The only solution for Morocco seems to be the proposal a very limited and simply symbolic autonomy, completely void in political terms, which will reproduce and even reinforce the ‘red lines’ that have jeopardised the development of a free and democratic Morocco in the last decades. The recent developments seem to point towards this direction. And they seem also not very well advised moves. As president of a recently created Royal Consultative Council for Saharan Affairs (CORCAS) which will promote the idea of autonomy, a Council devised as the nucleus of the future regional government, the King has appointed Khalihenna ould Rachid. Khalihenna, a former Francoist agent, president of the PUNS, a puppet political party created by Spain to counteract the growing social support of the Polisario Front in the early 1970s, who later deserted to Morocco and became one of the strong men of Rabat in the territory and has been Mayor of El Aaiun since the early days of the Moroccan occupation 30 years ago … does not sound like fresh air to resolve the conflict and lacks any credibility as a democrat, while, on the other hand, helps to clarify the real commitment of Rabat with the development of a truly democratic process towards a serious and credible regional autonomy for the Western Sahara.
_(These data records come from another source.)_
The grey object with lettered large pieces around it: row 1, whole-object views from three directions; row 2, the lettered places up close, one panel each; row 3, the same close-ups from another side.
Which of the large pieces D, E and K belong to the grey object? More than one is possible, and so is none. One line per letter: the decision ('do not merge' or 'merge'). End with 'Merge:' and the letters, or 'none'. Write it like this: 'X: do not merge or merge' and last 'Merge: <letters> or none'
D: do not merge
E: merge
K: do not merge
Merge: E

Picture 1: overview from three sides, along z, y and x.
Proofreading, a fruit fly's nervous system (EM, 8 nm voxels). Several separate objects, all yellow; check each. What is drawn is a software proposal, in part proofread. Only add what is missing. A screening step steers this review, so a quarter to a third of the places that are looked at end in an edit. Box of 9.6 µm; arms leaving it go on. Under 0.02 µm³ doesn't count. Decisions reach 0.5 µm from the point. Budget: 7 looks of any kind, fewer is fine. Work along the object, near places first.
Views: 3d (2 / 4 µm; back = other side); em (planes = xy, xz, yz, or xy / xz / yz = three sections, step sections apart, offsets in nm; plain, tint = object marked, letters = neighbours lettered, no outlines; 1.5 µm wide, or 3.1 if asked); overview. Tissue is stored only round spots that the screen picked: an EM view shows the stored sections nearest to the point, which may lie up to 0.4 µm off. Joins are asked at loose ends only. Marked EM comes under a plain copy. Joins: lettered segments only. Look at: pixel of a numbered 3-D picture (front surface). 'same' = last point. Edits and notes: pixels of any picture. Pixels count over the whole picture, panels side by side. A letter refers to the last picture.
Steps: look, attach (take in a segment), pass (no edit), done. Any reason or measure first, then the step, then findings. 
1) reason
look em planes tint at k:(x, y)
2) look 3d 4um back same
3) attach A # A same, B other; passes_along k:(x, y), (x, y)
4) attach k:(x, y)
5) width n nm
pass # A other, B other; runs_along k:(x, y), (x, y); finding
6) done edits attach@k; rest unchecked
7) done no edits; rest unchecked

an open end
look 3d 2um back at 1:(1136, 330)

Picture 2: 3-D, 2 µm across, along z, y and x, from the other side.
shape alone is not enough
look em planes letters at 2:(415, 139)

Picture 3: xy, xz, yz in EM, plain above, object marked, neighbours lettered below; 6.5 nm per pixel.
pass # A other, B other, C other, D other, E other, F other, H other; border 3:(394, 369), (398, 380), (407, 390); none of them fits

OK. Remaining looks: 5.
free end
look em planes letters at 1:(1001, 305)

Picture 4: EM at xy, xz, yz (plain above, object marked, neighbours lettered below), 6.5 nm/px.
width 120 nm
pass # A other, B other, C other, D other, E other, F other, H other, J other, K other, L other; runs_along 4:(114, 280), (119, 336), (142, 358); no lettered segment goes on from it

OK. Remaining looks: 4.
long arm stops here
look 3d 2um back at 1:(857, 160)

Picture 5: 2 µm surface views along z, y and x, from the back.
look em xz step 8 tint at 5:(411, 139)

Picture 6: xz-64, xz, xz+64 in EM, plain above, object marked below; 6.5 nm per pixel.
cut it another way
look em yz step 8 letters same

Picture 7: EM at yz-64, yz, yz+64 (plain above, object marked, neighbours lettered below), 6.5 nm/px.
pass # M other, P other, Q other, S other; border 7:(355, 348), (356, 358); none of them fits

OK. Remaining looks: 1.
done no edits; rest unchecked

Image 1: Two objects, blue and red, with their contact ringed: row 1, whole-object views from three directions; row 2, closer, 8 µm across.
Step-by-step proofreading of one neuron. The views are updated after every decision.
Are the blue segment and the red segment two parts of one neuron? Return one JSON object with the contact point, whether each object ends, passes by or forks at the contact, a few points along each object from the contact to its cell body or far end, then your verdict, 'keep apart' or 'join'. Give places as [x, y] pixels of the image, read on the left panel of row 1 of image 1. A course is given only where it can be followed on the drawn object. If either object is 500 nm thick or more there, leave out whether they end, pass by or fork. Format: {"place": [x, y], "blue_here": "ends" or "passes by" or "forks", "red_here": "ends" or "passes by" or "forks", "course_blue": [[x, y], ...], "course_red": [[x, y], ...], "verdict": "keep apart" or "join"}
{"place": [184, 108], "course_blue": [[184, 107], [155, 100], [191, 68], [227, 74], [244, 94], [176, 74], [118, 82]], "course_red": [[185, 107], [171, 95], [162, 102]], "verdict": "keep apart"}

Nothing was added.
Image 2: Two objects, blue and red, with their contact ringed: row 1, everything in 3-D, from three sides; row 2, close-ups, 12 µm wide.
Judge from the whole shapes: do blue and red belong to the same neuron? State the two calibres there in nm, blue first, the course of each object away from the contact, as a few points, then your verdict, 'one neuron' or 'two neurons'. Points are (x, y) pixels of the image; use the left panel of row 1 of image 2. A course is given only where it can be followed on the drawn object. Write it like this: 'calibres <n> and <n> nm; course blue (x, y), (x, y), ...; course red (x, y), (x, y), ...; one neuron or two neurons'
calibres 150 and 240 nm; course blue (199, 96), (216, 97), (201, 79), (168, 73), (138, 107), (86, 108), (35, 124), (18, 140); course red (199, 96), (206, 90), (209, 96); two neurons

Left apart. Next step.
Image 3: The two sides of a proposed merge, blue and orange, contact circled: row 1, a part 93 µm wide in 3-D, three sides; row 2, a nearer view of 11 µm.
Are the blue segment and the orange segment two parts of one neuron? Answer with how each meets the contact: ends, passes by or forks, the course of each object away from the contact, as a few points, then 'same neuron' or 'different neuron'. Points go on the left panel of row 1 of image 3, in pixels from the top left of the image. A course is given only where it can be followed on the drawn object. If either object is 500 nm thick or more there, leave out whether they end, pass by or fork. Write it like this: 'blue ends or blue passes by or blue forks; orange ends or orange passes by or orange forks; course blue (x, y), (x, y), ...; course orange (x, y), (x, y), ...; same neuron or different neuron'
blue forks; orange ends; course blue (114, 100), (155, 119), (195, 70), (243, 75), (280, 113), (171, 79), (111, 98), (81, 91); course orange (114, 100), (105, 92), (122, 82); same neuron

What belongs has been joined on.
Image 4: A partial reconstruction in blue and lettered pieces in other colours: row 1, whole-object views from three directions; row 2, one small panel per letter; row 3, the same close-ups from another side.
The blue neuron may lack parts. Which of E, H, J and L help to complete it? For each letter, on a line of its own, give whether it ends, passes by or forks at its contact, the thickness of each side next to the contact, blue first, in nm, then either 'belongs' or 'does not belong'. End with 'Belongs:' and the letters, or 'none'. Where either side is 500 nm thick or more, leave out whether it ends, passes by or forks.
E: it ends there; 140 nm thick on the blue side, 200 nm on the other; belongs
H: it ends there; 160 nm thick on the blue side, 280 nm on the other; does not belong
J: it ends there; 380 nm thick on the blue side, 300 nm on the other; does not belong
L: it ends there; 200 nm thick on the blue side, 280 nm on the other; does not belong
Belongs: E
The autonomic plan will never have a serious content, if Rabat does not want to put at risk its own future as a state. But what in the following months Morocco will try to do is to find a Saharawi group (of Polisario dissidents or human right activists, for instance) to support its void autonomic proposal in order to create some confusion and delegitimise the Polisario Front as representative of the Saharawi people.
 
However, the questions remain the same: Is Morocco really thinking about a real and democratic autonomic system in the Western Sahara? If so, will the Regime survive the conflicts that such an autonomy will triggered? If there is no plan, for how long will be Rabat able to deceive the international community and how will be its credibility affected? If the plan is only for a limited, symbolic and ultimately void decentralisation, who will ‘impose’ it on the Saharawi party? Autonomy more than an credible alternative for the definitive resolution of the Western Sahara dispute and the regional stability is a dangerous adventure that Rabat can not explore seriously without putting at serious risk the future of the very Kingdom. Perhaps the king is already tired of reigning.

 
 
Pablo San Martin is Lecturer in Spanish Studies at the University of Leeds, where he teaches on terrorism, conflict and political violence in the Spanish-speaking world and nationalism in Spain. He has published widely on nationalism and identity politics in the Spanish context and is currently working on a book about the Western Sahara conflict, provisionally entitled The Refugee Nation. Identity, Culture and Society in the Western Sahara.